Passage:
******************************

Killer Flick is a 1998 American independent black comedy road film written and directed by Mark Weidman that follows a group of people as they go on a crime spree and film their own activities.

Production
Writer/director Mark Weidman quit his day job as a teacher and, along with his brother-in-law Chip Smith, formed Smile House Production in order to make the film. Together, Weidman and Smith "cobbled together $250,000 for a 13-day guerrilla shoot".  For use in the film, Smith arranged construction of a gas station set on a property near Barstow to be blown up as an effect for the film.

Plot summary
The film centers on four aspiring filmmakers, Rome, Buzz, Max, and One-Eye (Tod Thawley, Creighton Howard, Emmett Grennan, and Christian Leffler), who go on a surreal rampage and make their exploits into a movie. While evading law enforcement, the filmmakers discuss their plans on how to make their movie as violent and sexy as possible so that they can sell it for a lot of money.

After the group blows up a gas station, Rome flirts with Tess (Kathleen Macdonald), an attractive woman he meets on the street, and tries to cast her. He gives her a copy of the script to audition, but after reading it, she disgustedly argues with the group about the shallow, adolescent nature of their movie. The argument is part of the script, however, and Tess passes the audition. The group orchestrates a few more scenes of violence for the movie, at times by recruiting bystanders at gunpoint to play roles, while other times creating situations simply by writing them into the script.

Needing a villain for the movie, the group decides to kidnap their favorite B-movie star, Virgil Morgan (Fred Dennis), and force him to participate. They arrive at Virgil's Hollywood home and abduct him. After a few unsuccessful attempts to film a scene, Virgil tutors the group on basic filmmaking skills. Most of the actors that appear in the film, including those whose characters have already been killed, gather in Virgil's living room and perform a read-through of the script.

The group orchestrates a climactic car chase and gun battle. During the chase, the group decides to name their movie "Killer Flick", with the tagline "Because we'd kill to make a movie". At the end of the chase, Tess is shot and killed. The group tearfully cremates her, consoled in the knowledge that her death was required by the traditional structures of screenwriting.

Cast
The film's onscreen credits offer a film-within-a-film credits list for the characters: "Rome" as Director,  "One Eye" as Photographer, "Max" as Script, "Buzz" as Music, and "Tess" as Love Interest, followed by onscreen credits for the actors:
  Tod Thawley as Rome (as Zen Todd)
 Christian Leffler as One Eye
 Emmett Grennan as Max
 Creighton Howard as Buzz
 Kathleen Macdonald as Tess (as Kathleen Walsh)

******************************

Given data:
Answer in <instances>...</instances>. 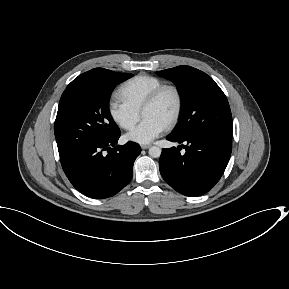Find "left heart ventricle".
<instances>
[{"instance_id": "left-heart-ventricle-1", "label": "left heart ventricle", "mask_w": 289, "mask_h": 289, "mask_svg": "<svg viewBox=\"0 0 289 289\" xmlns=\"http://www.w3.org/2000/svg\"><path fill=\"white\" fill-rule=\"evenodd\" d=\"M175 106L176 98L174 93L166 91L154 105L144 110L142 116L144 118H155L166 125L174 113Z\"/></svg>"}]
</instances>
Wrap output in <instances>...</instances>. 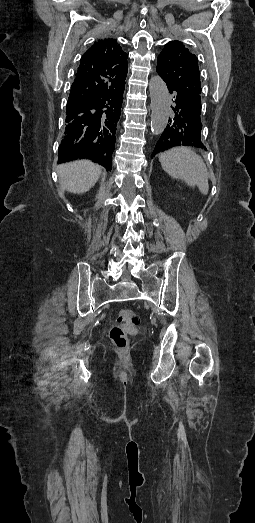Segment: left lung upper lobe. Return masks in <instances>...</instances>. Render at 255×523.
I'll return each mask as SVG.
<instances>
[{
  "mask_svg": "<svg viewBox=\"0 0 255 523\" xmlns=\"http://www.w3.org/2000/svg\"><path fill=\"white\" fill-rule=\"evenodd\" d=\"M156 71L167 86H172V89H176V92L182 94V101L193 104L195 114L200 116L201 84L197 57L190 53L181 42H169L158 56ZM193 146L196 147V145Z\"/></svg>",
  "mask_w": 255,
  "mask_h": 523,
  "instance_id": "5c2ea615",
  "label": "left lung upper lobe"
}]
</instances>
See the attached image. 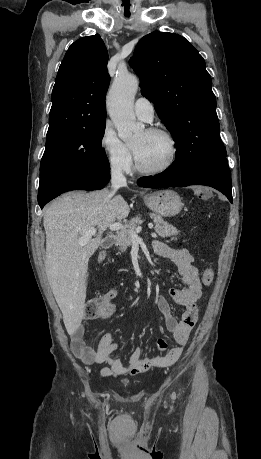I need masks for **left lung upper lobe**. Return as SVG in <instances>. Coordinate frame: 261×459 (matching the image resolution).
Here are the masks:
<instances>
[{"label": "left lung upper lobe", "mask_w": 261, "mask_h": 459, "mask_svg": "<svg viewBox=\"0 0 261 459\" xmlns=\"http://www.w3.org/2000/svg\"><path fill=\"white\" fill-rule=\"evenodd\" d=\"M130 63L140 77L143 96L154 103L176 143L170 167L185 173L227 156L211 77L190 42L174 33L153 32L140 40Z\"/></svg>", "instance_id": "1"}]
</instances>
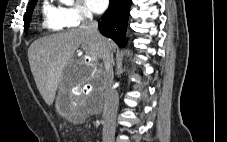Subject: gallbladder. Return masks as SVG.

******************************

Aim of the exercise: Continue the Killer Flick article from the point where it stops. The records are separate material, unrelated to the film article.

Written response:
 Fred Dennis as Virgil Morgan
 Virgil Frye as Sheriff
 Kareem Oliver as Rodney
 Kyle Van Horne as Lyle
 Karen Christensen as Red Hill Waitress
 Sheri Hellard as Waitress at Fuzzy's
 Casey Slade as Pastry Face Cop
 Jon Kinney as Grip
 Richard T. Smith as Sheriff'S Deputy
 Judi O'Neal as Sadie

Reception
Critical reception has been mixed.  DVD Talk gave a mostly negative review that opined that the commentary track might be useful for prospective indie low-budget filmmakers, but that the movie itself was "weak" and "tough to sit through".  Kevin Thomas of the Los Angeles Times gave a brief but enthusiastic review that called Killer Flick "an outrageous, inspired satire".  In his book "The Reality Effect: Film Culture and the Graphic Imperative", author and scholar Joel Black referred to the film as "an over the top black comedy".  LA Weekly reviewer Chuck Wilson remarks upon the film's scene where the group's leader and film-within-a-film-director, Rome (played by Tod Thawley), shows attraction for the lead actress "in order to give the movie a 'love interest'" and then apologizes to the rest of his group for his "lousy dialogue". The reviewer felt that director Weidman cut to rehearsals where the actors to be killed off try out various bits of dialog, and in noting the cast agreeing that the film is becoming too "self-referential" s and says so out loud, was astute in "beating the audience to the punch."  It was concluded that "Miramax would love these guys."  San Francisco Weekly noted "Mark Weidman shows how to graft a grade-Z road movie  onto a Brechtian scenario of self-reflexivity and narrative breakdown," and concluded he was able to "make a breathless, funny, inventive film."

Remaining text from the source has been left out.